La gauche pourrait aussi faire remarquer que la droite pratique déjà la
désobéissance européenne à grande échelle, mais sans le dire ! Que signifie, en effet, le « dépassement » des critères de Maastricht en matière de budget (3% du PIB) par des pays comme la France ou l’Allemagne, si ce n’est de la désobéissance européenne ? Cette approche de la « désobéissance européenne » peut faire débat.

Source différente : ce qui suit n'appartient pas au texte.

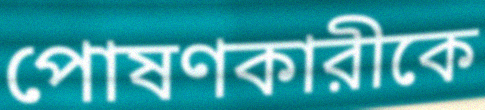
পোষণকারীকে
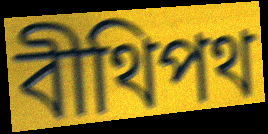
বীথিপথ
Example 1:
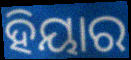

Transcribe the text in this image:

ହିୟାର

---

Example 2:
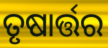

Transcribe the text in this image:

ତୃଷାର୍ତ୍ତର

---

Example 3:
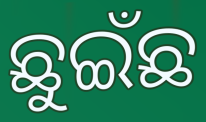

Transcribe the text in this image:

ଛୁଇଁଛ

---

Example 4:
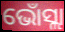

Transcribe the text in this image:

ଭୋଁସ୍ଲା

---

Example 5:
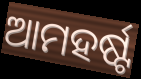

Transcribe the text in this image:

ଆମହର୍ଷ୍ଟ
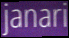
janari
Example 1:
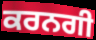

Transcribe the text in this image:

ਕਰਨਗੀ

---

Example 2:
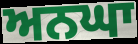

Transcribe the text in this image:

ਅਨਘਾ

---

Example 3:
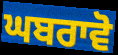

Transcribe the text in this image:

ਘਬਰਾਵੋ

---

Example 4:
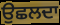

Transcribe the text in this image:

ਉਛਲਦਾ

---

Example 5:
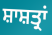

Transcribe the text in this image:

ਸ਼ਾਸ਼ਤ੍ਰਾਂ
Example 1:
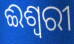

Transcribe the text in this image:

ଈଶ୍ଵରୀ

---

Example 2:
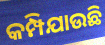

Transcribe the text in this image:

କମ୍ପିଯାଉଛି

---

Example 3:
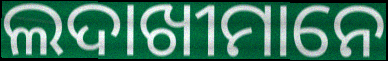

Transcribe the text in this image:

ଲଦାଖୀମାନେ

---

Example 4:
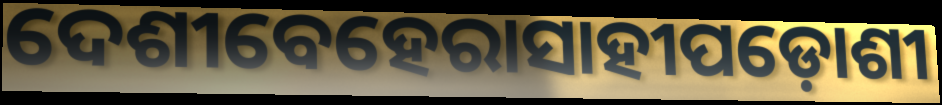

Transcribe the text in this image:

ଦେଶୀବେହେରାସାହୀପଡ଼ୋଶୀ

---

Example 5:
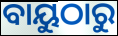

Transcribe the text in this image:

ବାୟୁଠାରୁ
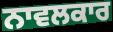
ਨਾਵਲਕਾਰ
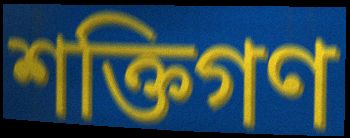
শক্তিগণ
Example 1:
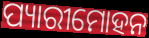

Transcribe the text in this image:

ପ୍ୟାରୀମୋହନ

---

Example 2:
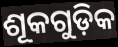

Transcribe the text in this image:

ଶୂକଗୁଡ଼ିକ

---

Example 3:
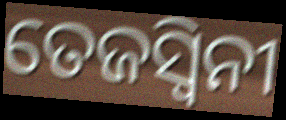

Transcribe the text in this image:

ତେଜସ୍ଵିନୀ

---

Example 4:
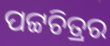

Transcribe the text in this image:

ପଟ୍ଟଚିତ୍ରର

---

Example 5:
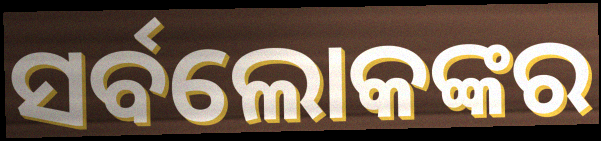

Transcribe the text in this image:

ସର୍ବଲୋକଙ୍କର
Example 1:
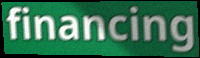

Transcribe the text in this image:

financing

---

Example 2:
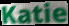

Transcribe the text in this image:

Katie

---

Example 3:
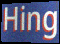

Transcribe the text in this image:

Hing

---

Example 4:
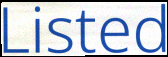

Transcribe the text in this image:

Listed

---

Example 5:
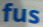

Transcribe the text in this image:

fus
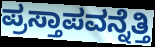
ಪ್ರಸ್ತಾಪವನ್ನೆತ್ತಿ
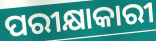
ପରୀକ୍ଷାକାରୀ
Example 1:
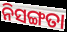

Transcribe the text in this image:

ନିସଙ୍ଗତା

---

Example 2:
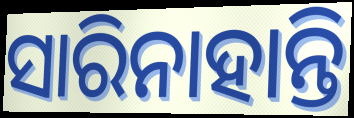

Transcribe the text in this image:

ସାରିନାହାନ୍ତି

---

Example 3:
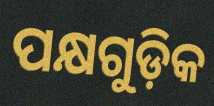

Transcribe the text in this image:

ପକ୍ଷଗୁଡ଼ିକ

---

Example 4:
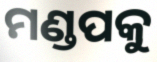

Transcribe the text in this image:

ମଣ୍ଡପକୁ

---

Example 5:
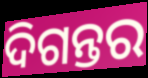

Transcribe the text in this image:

ଦିଗନ୍ତର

Les propositions du M’PEP sont là pour ça : nourrir le débat.

 Les objectifs du MPEP

  • Agir pour repolitiser les citoyens
  • Démystifier la mondialisation
  • Contribuer à la construction d’une grande force politique de gauche
  • Placer la souveraineté des peuples au centre du débat politique
  • Sortir de l’eurolibéralisme
  • Lutter contre l’emprise du capitalisme et ouvrir la voie à un socialisme du XXIème siècle.

Pour ceci, le M’PEP a entrepris de se ressourcer dans l’histoire des mouvements ouvrier et républicain (notamment 1789, 1936, 1945, 1968, 2005) et formule des propositions nouvelles.

La principale, qui fait aujourd’hui défaut à la gauche, est une analyse correcte des rapports de forces à l’échelle mondiale et européenne, et le courage politique d’affronter les réalités qui en résultent.

Le résultat des élections européennes de juin 2009 le confirme, le centre de gravité idéologique, politique et électoral en Europe penche à droite. Et même très à droite. Comment croire, dans ces conditions, que des politiques de gauche soient possibles à brève échéance à l’échelle de l’Union européenne ? Ce n’est pas sérieux ! C’est désespérer le peuple et encourager l’abstention de laisser croire que des changements politiques significatifs sont possibles à court terme dans l’Europe des Vingt-Sept. A plus forte raison quand des illusions sont répandues sur les pseudos pouvoirs du Parlement européen, comme ce fut le cas au cours de la campagne électorale des européennes.

Si la gauche veut se sortir de ce piège, elle doit réhabiliter le rôle des nations. Nous insistons bien, ici, sur le pluriel, il s’agit DES nations, de toutes les nations, pas seulement de la nation française. Ce n’est pas du nationalisme, c’est de l’internationalisme !

Il faut donc, tout en menant la lutte à l’échelle de l’Union européenne (au Conseil, à la Commission, au Parlement), mener aussi la lutte à l’échelle nationale.

Autrement dit, la gauche doit poursuivre le chemin que certaines de ses composantes ont engagé : montrer sans cesse que les traités européens sont incompatibles avec une politique de gauche. Et aller encore un peu plus loin : montrer que l’Europe actuelle, dans sa conception même et non simplement dans les politiques qu’elle mène, est en fait contre l’Europe et contre la gauche.

Un jour ou l’autre, ces forces de gauche devront nécessairement en tirer les conclusions et se demander, en cas de victoire de la gauche aux élections (en France comme dans tout autre pays de l’Union européenne), comment mener une politique de gauche dans l’environnement libéral du système de Bruxelles. Dès à présent, la gauche doit travailler le sujet, il en va de sa crédibilité. Le M’PEP met à sa disposition la notion de « désobéissance européenne », pour passer outre, très vite, aux blocages que la Commission européenne, le Conseil européen, le Parlement européen (encore que ce dernier, dépourvu de pouvoirs significatifs, ne pèsera pas bien lourd dans la balance), ne manqueraient pas de mettre en œuvre contre une politique de gauche. Dans le même temps, dès à présent, l’hypothèse de la sortie de l’Union européenne doit être mise en débat public. C’est pour n’avoir pas osé cette politique que la « gauche plurielle » a été balayée sur le plan électoral et que cette gauche, depuis, n’en a pas encore tiré les leçons. A elle de prendre conscience des perspectives immenses que recèle le changement de politique ici proposé.